The other two men did run the full distance with Lemaitre taking the victory, running 20.65 to Martina's 20.81, although it could be argued that the performance of Lyles was clearly superior, equating to 20.43 pace for a full 200.

And that does not factor in the wind.


RACING shoes are being dusted down all over the country as competitive athletics is set to recommence.

And the sport has never seemed to be as popular as races sell out within hours of the entries going on-line.

Next weekend athletes in the Marathon Potential 2024 squad will join runners from across the North at the Championchip Ireland Running Series on Down Royal Racecourse..

Sponsored by Forestside Shopping Centre, the 10K for elite runners will be the first Athletics NI licensed event since lockdown began in March.

The Marathon Potential 2024 programme aims to deliver Olympic standard marathon runners for Paris Games.

It includes NI record holder, Ann-Marie McGlynn, and Eoghan Totten who both ran personal bests at the Dublin Marathon last year clocking 2:32:54 and 2:16:08 respectively.

The project began last autumn with the squad meeting regularly for training and education until lockdown began in March.

The runners have continued to communicate and support each other but training has been solo until now and all are keen for a competitive run out on July 19.

Before lockdown, many of the men's squad were aiming to break the 30-minute barrier for the 10K distance including Ben Branagh, Conan McCaughey and Chris Madden.

The squad are hoping as many men as possible can duck under 30 minutes assisted by Stephen Scullion who will set the pace.

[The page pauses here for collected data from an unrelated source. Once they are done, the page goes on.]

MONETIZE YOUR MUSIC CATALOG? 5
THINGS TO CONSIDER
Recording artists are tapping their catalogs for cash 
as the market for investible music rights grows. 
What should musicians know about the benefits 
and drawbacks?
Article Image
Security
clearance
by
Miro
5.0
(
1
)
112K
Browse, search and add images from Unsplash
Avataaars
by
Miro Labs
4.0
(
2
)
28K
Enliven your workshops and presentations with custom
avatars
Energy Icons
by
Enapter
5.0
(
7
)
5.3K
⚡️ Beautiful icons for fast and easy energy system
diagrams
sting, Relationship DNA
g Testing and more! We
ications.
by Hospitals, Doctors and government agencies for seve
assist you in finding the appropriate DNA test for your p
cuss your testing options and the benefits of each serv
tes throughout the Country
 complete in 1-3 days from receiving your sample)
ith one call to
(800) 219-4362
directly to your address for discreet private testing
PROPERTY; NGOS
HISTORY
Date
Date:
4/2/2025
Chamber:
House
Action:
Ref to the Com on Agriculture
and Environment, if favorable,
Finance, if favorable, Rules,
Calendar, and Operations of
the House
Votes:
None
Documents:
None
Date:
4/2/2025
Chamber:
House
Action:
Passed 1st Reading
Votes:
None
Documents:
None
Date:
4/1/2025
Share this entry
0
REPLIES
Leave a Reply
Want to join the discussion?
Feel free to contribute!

Ann Marie McGlynn (Photo) has been registering some phenomenal times around her Gransha training routes in Derry and will be hoping now to make those marks official in competition.

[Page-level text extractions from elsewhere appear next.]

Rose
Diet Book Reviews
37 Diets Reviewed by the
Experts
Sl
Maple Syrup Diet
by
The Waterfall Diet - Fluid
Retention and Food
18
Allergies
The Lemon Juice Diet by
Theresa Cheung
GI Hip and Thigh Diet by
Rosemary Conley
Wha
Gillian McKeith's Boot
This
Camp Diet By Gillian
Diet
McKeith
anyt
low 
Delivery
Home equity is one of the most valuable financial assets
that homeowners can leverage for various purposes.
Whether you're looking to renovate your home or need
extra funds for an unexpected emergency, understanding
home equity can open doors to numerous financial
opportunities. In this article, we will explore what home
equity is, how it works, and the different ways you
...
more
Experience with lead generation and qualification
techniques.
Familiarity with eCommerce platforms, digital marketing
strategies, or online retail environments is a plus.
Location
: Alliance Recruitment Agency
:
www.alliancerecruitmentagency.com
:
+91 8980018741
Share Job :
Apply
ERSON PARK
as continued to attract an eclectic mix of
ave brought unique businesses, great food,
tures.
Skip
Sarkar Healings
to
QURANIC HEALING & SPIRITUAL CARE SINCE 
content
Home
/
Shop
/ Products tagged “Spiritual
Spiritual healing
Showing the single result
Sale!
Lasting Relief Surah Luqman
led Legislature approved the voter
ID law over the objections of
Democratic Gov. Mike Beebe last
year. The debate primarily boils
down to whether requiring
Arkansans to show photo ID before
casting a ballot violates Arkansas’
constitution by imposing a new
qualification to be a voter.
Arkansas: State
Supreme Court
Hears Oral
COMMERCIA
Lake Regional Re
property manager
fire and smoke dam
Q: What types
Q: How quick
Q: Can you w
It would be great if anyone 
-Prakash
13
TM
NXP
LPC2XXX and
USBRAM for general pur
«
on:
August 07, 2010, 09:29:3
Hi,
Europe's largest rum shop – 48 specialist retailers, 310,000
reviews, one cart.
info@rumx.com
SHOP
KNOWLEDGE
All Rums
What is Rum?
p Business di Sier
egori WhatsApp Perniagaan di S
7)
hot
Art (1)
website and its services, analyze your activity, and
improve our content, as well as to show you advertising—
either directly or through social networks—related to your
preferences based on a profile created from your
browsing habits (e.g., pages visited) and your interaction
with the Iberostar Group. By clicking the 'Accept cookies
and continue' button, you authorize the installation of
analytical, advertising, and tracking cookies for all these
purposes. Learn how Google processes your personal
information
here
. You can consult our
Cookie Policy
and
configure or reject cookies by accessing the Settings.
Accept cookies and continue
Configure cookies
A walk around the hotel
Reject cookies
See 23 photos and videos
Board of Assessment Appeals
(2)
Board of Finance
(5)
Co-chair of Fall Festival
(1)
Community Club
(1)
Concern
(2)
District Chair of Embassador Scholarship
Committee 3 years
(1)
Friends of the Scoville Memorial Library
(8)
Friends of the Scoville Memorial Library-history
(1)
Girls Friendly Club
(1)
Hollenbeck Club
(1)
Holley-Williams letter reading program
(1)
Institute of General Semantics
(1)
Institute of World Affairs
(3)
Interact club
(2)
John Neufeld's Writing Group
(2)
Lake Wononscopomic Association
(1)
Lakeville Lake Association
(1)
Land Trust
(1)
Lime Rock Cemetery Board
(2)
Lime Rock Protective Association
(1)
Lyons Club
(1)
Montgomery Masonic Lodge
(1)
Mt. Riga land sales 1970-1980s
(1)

“We are very much looking forward to the 10K at Down Royal and for the Marathon Potential 2024 squad to support each other for their target time,” said Mark Kirk, lead coach for the squad.”

A four-miler (6.4K) and a half marathon will also be run off on the day with the runners starting in waves and socially distanced throughout each run.

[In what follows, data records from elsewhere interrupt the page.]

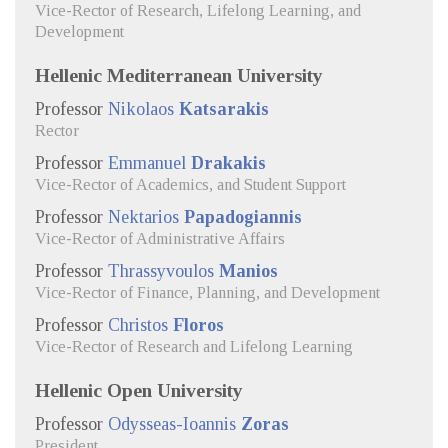
Vice-Rector of Research, Lifelong Learning, and
Development
Hellenic Mediterranean University
Professor
Nikolaos
Katsarakis
Rector
Professor
Emmanuel
Drakakis
Vice-Rector of Academics, and Student Support
Professor
Nektarios
Papadogiannis
Vice-Rector of Administrative Affairs
Professor
Thrassyvoulos
Manios
Vice-Rector of Finance, Planning, and Development
Professor
Christos
Floros
Vice-Rector of Research and Lifelong Learning
Hellenic Open University
Professor
Odysseas-Ioannis
Zoras
President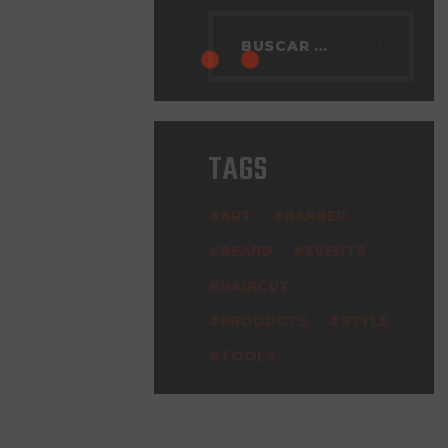
TAGS
ART
BARBER
BEARD
EVENTS
HAIRCUT
PRODUCTS
STYLE
TOOLS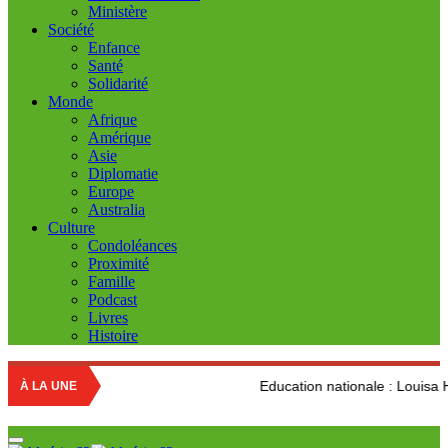
Ministère
Société
Enfance
Santé
Solidarité
Monde
Afrique
Amérique
Asie
Diplomatie
Europe
Australia
Culture
Condoléances
Proximité
Famille
Podcast
Livres
Histoire
Education nationale : Louisa Hanoune dénonce l
À LA UNE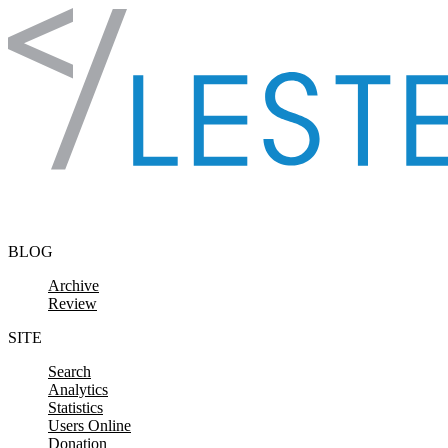
Skip to content
BLOG
Archive
Review
SITE
Search
Analytics
Statistics
Users Online
Donation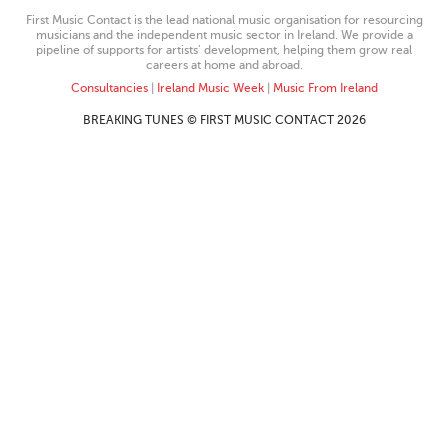
First Music Contact is the lead national music organisation for resourcing
musicians and the independent music sector in Ireland. We provide a
pipeline of supports for artists’ development, helping them grow real
careers at home and abroad.
Consultancies
|
Ireland Music Week
|
Music From Ireland
BREAKING TUNES © FIRST MUSIC CONTACT 2026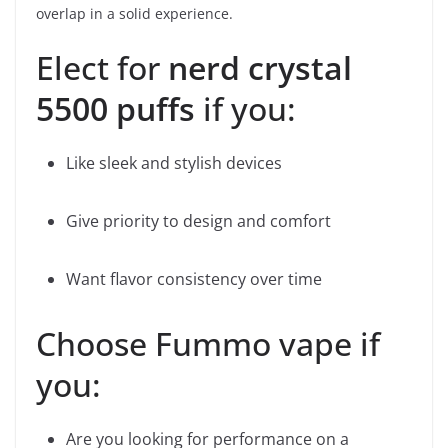
overlap in a solid experience.
Elect for
nerd crystal
5500 puffs
if you:
Like sleek and stylish devices
Give priority to design and comfort
Want flavor consistency over time
Choose Fummo vape if
you:
Are you looking for performance on a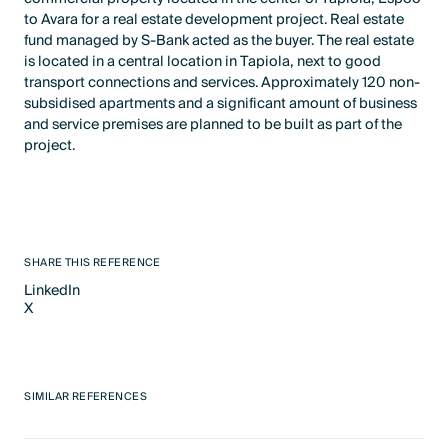
to Avara for a real estate development project. Real estate
fund managed by S-Bank acted as the buyer. The real estate
is located in a central location in Tapiola, next to good
transport connections and services. Approximately 120 non-
subsidised apartments and a significant amount of business
and service premises are planned to be built as part of the
project.
SHARE THIS REFERENCE
LinkedIn
X
LinkedIn
X
SIMILAR REFERENCES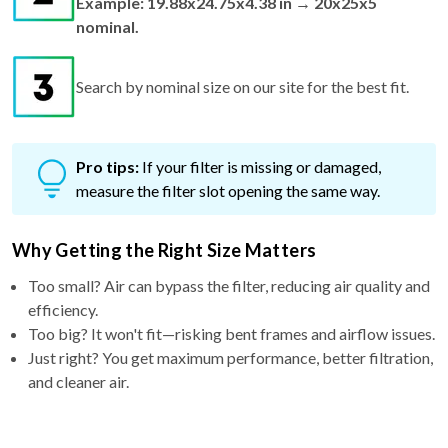
Search by nominal size on our site for the best fit.
Pro tips:
If your filter is missing or damaged,
measure the filter slot opening the same way.
Why Getting the Right Size Matters
Too small? Air can bypass the filter, reducing air quality and
efficiency.
Too big? It won't fit—risking bent frames and airflow issues.
Just right? You get maximum performance, better filtration,
and cleaner air.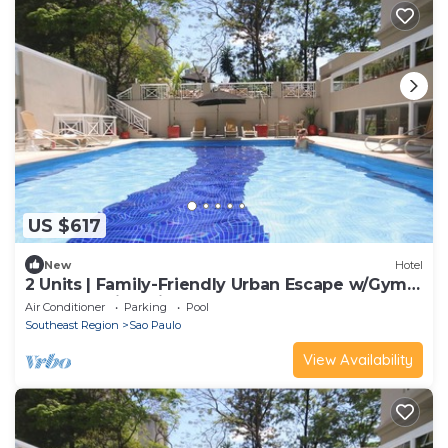
US $617
New
Hotel
2 Units | Family-Friendly Urban Escape w/Gym +
Pool | 5.0mi to Pinacoteca
Air Conditioner
Parking
Pool
Southeast Region
Sao Paulo
View Availability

The 120 spots for New Mills 10K in Letterkenny on July 26 also sold out in less than 24 hours.

The race marks the return of competition in Donegal and hosts Letterkenny AC were taken aback with speed in which the limited availability was snapped up by race-hungry runners in the county.

And it is not just the road events that are selling out.

The always popular Dublin Graded Meetings kick off the track and field action on Wednesday (July 22) with an extensive programme of events.

The limited 120 places were quickly gone as followers of the sport eagerly await a glimpse of the new format for track-racing.

Omagh Harriers also host a track meeting on August 5 with the racing distances confined to 800m and under. There is also a long jump competition with the lack of electronic timing unlikely to deter many eager for an outing.